I believe that nothing could be more exciting or more important at a
university than to understand the way we think and how we express those
thoughts.  This new introductory course comes face-to-face with these profound
issues, and brings its students into the heart of the consequent
intellectual debate, sometimes pushing them to within striking distance
of the frontiers of research.  I believe it will provide them with tools
to strike out on frontiers of their own, frontiers of personal discovery,
creativity, understanding and synthesizing of knowledge, driven on by
the powerful metaphors that the study of computational processes provide,
and by the personal intellectual success that this course provides them.

This new course demands a great commitment from its students and
teaching staff.  Students have five official ``contact hours'' per
week with the teaching staff, and many more on an informal basis.
Because of that great contact, I believe that this course has another
thing to say that is also profound, though perhaps peripheral to the
issues of computation.  The University is a place for teaching and
learning, not simply for the transmission of information.  Teaching
and learning reinforce the respect, encouragement, and love that any
society or university needs to flourish.  I hope this class says
loudly and clearly that students have a place in the crucial function
of this University, not as passive receivers of knowledge that spouts
 from the end of a pedagogical assembly line, but as partners in an
important dialogue that defines what the University is.

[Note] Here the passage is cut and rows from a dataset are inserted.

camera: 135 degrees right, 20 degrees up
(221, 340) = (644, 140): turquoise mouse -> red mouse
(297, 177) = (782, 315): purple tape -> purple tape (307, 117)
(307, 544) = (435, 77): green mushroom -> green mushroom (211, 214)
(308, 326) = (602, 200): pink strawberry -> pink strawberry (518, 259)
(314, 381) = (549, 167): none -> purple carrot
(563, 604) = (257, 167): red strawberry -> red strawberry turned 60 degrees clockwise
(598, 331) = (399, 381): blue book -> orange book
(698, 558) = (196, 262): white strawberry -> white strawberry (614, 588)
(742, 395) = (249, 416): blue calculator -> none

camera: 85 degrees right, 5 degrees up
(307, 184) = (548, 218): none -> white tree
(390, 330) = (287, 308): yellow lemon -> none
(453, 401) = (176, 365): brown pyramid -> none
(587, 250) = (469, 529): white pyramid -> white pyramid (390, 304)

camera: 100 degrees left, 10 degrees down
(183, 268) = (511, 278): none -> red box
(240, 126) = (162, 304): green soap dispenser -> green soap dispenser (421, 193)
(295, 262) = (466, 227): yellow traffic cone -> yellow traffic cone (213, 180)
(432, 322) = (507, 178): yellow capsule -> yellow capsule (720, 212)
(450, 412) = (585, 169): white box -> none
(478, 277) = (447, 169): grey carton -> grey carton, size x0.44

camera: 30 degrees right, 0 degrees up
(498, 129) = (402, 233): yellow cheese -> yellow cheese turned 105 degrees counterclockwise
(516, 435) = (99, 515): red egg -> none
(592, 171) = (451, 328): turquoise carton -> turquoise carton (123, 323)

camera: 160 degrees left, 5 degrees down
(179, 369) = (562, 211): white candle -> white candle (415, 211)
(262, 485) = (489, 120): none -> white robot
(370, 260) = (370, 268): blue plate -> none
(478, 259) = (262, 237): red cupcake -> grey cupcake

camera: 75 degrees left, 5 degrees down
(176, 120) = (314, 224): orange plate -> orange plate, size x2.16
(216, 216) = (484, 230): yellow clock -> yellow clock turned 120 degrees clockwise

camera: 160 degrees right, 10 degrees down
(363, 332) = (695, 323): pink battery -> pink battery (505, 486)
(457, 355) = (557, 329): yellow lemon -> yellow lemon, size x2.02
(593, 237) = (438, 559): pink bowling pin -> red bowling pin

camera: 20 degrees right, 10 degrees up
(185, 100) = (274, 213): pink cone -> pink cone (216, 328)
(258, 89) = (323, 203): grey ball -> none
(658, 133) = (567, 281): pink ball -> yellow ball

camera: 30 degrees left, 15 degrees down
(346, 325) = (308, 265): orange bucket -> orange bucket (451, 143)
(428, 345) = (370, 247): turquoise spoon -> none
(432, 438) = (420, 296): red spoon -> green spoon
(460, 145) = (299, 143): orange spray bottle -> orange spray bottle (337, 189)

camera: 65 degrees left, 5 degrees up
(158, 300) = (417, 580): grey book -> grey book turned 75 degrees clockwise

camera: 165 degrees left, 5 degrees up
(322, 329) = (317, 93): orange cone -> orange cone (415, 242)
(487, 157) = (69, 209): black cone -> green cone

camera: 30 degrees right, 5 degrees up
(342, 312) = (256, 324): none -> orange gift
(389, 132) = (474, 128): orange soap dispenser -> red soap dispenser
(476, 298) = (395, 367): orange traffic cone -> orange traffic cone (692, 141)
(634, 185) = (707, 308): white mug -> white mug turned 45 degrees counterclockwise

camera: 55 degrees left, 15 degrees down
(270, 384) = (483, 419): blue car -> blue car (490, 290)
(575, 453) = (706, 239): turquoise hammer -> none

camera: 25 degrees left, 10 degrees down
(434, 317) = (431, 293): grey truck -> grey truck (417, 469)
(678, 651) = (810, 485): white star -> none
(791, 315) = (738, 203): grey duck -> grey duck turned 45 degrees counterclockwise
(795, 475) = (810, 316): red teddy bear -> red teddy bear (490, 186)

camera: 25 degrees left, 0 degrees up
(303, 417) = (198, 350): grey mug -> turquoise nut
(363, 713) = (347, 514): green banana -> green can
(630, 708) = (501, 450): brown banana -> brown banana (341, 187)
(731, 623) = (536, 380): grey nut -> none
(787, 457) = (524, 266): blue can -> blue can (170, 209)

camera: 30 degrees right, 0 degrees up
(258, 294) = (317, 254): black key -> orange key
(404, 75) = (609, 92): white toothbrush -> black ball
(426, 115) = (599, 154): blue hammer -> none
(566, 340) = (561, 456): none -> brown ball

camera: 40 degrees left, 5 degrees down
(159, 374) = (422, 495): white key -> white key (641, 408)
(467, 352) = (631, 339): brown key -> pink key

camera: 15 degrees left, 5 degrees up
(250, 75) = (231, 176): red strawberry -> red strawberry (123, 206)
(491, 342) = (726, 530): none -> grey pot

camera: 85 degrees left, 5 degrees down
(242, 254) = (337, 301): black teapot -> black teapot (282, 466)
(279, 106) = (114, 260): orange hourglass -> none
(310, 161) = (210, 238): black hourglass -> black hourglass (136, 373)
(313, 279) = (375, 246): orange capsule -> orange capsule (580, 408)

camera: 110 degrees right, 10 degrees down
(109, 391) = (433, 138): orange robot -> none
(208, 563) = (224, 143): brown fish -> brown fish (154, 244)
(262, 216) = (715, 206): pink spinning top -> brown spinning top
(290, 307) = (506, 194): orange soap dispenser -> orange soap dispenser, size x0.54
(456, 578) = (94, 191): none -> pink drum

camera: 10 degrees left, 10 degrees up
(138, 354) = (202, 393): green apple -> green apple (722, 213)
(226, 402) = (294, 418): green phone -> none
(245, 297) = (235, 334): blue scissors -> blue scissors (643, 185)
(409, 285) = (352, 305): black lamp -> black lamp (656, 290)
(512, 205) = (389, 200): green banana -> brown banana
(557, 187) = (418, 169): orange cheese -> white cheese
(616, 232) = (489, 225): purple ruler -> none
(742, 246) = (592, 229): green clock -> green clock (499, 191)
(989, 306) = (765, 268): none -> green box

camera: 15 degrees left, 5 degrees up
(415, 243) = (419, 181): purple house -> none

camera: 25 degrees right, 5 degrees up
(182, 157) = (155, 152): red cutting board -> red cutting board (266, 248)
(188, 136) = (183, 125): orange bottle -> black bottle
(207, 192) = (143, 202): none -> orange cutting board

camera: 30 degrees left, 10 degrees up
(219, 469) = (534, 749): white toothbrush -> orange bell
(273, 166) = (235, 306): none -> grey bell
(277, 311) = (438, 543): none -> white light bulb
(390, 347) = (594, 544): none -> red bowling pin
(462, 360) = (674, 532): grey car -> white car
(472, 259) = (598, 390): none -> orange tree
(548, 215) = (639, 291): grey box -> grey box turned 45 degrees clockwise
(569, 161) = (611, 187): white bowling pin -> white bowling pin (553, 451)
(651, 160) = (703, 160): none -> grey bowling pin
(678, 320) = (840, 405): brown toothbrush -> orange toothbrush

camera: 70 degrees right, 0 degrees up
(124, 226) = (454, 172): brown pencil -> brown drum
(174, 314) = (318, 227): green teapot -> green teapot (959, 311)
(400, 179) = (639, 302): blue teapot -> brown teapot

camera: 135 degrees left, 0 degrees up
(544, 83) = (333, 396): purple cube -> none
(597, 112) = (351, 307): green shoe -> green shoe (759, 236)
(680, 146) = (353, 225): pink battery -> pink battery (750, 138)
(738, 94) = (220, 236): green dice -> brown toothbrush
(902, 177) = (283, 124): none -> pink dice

I want the students in this class to have learned two things.  First,
how much there is that they don't know.  And second, that they can
learn anything they want.  I hope that they will never forget the
former, and always be inspired by the latter.  Every conceivable thing
was done in this course to provide a fertile and inspiring environment
for learning and discovery.  What could students possibly do under
such circumstances but mature, grow, and learn?

The lesson for the teaching staff in this course is not so different.
While Newton said he saw further because he stood on the shoulders of
giants, I have always preferred Nietzsche's remark that a teacher is
poorly repaid if one only remains a student.  

What a tremendous debt we teachers owe to those who nurtured us!  We
honor those who taught us by nurturing students, and the way we
express that nurturing is to teach students to grow and think for
themselves, so they don't need us any longer.  A friend of mine who is
a physician once said that the responsibility of a doctor is to love
your patients.  I believe above all that the responsibility of a
teacher is to love your students, to show them what is known, and to
inspire them to confront the unknown.  The territory is vast, and
because computer science is still so new, largely unexplored.  The
rewards are great for those who simply press forward.